(Stored records)

- Opening Delimiter -

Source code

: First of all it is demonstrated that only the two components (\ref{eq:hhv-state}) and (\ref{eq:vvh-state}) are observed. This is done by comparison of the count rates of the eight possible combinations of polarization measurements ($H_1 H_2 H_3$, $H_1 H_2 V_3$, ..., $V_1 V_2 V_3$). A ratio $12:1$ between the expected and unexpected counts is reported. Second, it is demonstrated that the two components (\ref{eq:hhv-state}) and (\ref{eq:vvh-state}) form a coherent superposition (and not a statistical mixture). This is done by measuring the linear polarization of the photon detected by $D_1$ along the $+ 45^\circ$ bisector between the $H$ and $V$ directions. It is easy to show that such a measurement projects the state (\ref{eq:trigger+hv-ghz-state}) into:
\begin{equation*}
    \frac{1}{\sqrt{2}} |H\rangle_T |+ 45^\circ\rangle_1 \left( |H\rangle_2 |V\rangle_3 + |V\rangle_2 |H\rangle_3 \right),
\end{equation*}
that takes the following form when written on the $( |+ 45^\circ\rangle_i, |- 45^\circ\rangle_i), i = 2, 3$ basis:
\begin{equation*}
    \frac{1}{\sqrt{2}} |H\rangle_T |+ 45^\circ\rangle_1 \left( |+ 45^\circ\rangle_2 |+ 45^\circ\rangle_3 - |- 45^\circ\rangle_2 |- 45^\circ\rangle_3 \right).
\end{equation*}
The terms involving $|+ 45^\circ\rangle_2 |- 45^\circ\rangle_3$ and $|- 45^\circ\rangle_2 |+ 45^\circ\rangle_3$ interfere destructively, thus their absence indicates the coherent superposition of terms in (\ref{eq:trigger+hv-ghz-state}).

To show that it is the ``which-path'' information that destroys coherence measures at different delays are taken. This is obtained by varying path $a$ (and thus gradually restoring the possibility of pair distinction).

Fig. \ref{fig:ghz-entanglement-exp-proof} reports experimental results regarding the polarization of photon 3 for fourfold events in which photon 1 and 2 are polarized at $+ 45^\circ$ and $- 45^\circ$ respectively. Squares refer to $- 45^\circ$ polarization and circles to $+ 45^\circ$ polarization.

- Closing Delimiter -

Exercise description —
Reproduce the data in full, precisely as given.

Worked solution —
Source code

: First of all it is demonstrated that only the two components (\ref{eq:hhv-state}) and (\ref{eq:vvh-state}) are observed. This is done by comparison of the count rates of the eight possible combinations of polarization measurements ($H_1 H_2 H_3$, $H_1 H_2 V_3$, ..., $V_1 V_2 V_3$). A ratio $12:1$ between the expected and unexpected counts is reported. Second, it is demonstrated that the two components (\ref{eq:hhv-state}) and (\ref{eq:vvh-state}) form a coherent superposition (and not a statistical mixture). This is done by measuring the linear polarization of the photon detected by $D_1$ along the $+ 45^\circ$ bisector between the $H$ and $V$ directions. It is easy to show that such a measurement projects the state (\ref{eq:trigger+hv-ghz-state}) into:
\begin{equation*}
    \frac{1}{\sqrt{2}} |H\rangle_T |+ 45^\circ\rangle_1 \left( |H\rangle_2 |V\rangle_3 + |V\rangle_2 |H\rangle_3 \right),
\end{equation*}
that takes the following form when written on the $( |+ 45^\circ\rangle_i, |- 45^\circ\rangle_i), i = 2, 3$ basis:
\begin{equation*}
    \frac{1}{\sqrt{2}} |H\rangle_T |+ 45^\circ\rangle_1 \left( |+ 45^\circ\rangle_2 |+ 45^\circ\rangle_3 - |- 45^\circ\rangle_2 |- 45^\circ\rangle_3 \right).
\end{equation*}
The terms involving $|+ 45^\circ\rangle_2 |- 45^\circ\rangle_3$ and $|- 45^\circ\rangle_2 |+ 45^\circ\rangle_3$ interfere destructively, thus their absence indicates the coherent superposition of terms in (\ref{eq:trigger+hv-ghz-state}).

To show that it is the ``which-path'' information that destroys coherence measures at different delays are taken. This is obtained by varying path $a$ (and thus gradually restoring the possibility of pair distinction).

Fig. \ref{fig:ghz-entanglement-exp-proof} reports experimental results regarding the polarization of photon 3 for fourfold events in which photon 1 and 2 are polarized at $+ 45^\circ$ and $- 45^\circ$ respectively. Squares refer to $- 45^\circ$ polarization and circles to $+ 45^\circ$ polarization.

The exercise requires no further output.